The output should be every line below that includes the word "Boulevard".

━━━ Supplied data ━━━

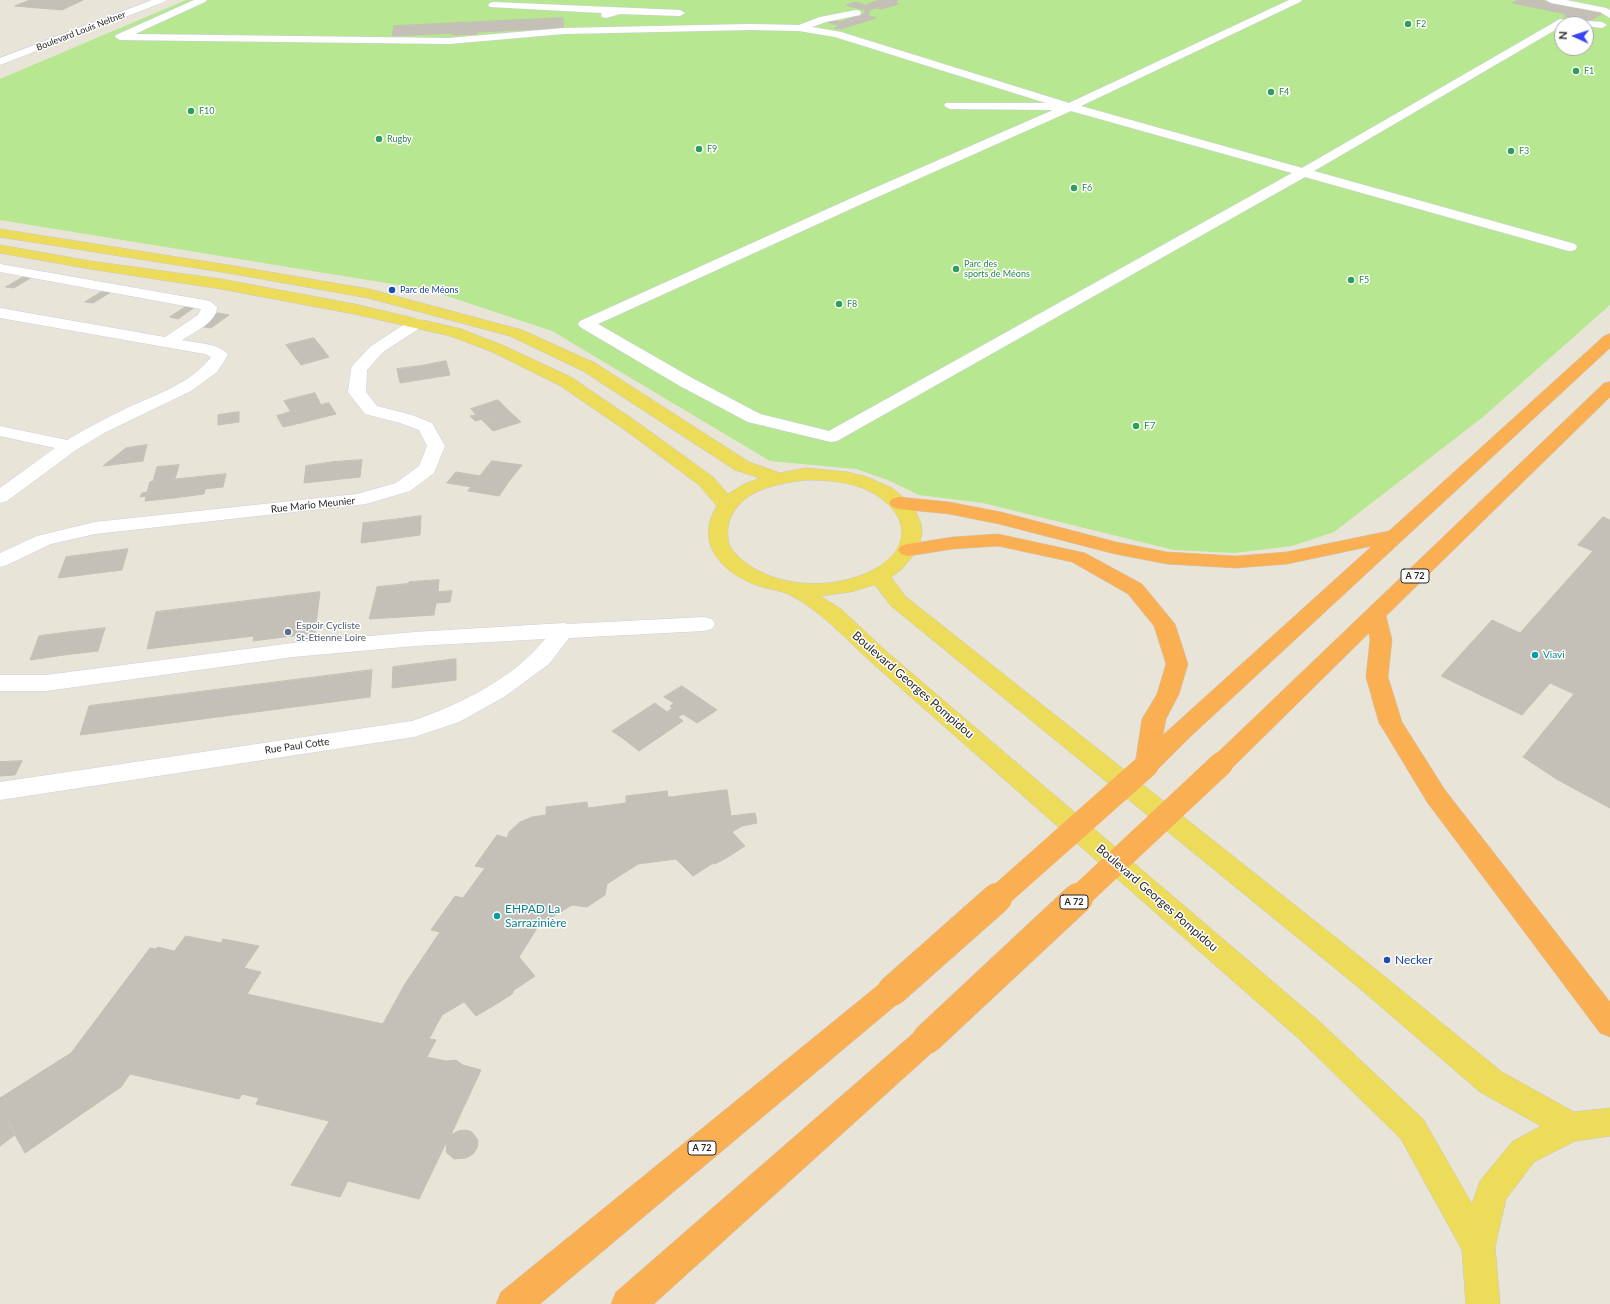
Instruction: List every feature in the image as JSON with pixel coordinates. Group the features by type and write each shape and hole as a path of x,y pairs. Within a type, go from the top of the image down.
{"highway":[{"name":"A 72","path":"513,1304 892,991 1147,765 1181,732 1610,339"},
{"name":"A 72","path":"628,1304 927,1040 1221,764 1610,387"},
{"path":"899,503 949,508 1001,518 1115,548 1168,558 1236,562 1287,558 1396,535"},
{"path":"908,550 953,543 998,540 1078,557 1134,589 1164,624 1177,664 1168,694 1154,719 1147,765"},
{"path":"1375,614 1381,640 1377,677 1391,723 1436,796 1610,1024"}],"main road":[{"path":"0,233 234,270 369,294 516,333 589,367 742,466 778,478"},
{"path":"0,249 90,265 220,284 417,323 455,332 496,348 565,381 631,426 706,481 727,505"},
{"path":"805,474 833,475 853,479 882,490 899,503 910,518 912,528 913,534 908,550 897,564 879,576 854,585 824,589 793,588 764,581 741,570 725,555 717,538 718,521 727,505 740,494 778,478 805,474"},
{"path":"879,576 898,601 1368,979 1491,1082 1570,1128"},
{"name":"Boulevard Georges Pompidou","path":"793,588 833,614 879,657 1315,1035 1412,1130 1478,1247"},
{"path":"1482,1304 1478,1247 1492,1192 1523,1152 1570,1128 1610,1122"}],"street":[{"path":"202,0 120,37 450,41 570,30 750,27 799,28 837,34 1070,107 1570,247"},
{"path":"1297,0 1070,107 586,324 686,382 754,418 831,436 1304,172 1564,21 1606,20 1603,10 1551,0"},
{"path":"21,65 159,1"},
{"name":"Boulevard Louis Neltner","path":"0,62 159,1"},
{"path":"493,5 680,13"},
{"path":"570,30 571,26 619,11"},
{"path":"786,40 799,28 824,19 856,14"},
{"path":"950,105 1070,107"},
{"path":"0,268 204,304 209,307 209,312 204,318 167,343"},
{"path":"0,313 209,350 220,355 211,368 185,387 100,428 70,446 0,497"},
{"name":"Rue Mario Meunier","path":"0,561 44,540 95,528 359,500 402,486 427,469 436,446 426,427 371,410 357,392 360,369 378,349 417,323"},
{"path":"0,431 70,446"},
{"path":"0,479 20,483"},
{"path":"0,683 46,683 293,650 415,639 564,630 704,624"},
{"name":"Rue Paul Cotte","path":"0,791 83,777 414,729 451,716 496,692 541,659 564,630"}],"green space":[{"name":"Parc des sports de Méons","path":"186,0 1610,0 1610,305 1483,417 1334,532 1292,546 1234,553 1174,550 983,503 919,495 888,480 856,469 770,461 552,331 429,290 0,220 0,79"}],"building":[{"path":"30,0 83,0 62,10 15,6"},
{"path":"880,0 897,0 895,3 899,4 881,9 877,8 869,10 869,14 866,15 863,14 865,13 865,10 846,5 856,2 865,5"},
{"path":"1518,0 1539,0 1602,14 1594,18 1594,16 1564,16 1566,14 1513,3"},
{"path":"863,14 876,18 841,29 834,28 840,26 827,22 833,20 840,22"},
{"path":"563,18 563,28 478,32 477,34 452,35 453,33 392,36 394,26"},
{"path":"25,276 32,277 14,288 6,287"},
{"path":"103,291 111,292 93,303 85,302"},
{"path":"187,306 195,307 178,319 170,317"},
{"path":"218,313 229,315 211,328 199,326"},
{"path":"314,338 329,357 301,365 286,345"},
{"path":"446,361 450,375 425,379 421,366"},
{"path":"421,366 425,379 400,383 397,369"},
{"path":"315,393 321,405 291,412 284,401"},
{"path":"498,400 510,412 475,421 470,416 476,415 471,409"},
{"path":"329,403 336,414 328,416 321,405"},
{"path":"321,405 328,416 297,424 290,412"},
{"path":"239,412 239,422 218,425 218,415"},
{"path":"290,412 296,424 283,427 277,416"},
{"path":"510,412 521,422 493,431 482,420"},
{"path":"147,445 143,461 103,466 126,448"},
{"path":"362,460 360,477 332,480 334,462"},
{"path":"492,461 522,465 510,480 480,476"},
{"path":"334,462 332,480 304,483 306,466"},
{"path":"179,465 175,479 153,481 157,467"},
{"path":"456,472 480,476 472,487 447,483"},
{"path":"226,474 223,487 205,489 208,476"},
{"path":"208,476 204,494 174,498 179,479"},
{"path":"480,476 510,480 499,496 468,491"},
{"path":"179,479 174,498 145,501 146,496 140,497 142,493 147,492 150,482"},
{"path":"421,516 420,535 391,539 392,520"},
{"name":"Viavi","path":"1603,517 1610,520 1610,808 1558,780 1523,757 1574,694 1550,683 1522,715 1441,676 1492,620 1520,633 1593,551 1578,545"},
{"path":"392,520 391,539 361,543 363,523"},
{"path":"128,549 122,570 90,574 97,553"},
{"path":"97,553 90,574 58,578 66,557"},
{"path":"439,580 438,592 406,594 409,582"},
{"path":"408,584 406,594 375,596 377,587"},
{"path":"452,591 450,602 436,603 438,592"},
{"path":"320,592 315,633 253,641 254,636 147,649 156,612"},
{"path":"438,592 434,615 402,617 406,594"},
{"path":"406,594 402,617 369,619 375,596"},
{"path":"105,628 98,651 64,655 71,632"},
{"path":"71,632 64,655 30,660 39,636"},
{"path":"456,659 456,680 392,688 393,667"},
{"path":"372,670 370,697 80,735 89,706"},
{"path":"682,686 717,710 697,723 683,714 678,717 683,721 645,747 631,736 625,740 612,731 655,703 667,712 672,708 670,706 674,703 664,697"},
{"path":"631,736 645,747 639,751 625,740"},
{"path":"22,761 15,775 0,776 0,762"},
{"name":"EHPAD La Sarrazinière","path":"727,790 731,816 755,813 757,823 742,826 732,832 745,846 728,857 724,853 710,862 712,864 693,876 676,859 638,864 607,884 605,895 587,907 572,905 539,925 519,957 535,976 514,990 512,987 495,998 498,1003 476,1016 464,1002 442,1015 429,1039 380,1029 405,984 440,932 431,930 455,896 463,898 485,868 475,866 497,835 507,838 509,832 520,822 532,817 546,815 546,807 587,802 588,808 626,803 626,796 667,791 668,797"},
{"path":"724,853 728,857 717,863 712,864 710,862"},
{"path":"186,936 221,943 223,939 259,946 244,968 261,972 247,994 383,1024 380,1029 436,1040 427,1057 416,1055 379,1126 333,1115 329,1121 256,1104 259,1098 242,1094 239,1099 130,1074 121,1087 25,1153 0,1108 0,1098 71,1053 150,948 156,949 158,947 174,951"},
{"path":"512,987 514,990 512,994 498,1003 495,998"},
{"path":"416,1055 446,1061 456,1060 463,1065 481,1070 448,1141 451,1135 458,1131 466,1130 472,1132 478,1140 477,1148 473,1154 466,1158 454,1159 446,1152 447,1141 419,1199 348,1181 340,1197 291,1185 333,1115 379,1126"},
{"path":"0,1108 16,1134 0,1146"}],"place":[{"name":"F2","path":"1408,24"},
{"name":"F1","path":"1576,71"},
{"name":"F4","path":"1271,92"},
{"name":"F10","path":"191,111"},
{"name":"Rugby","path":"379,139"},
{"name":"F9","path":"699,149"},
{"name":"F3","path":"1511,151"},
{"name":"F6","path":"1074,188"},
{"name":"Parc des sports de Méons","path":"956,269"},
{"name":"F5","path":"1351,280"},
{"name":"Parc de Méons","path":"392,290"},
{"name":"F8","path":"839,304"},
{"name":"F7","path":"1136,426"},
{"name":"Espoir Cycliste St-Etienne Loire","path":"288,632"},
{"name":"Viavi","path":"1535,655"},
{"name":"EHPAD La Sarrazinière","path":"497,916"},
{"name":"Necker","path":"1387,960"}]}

━━━

» Answer box
{"name":"Boulevard Georges Pompidou","path":"793,588 833,614 879,657 1315,1035 1412,1130 1478,1247"},
{"name":"Boulevard Louis Neltner","path":"0,62 159,1"},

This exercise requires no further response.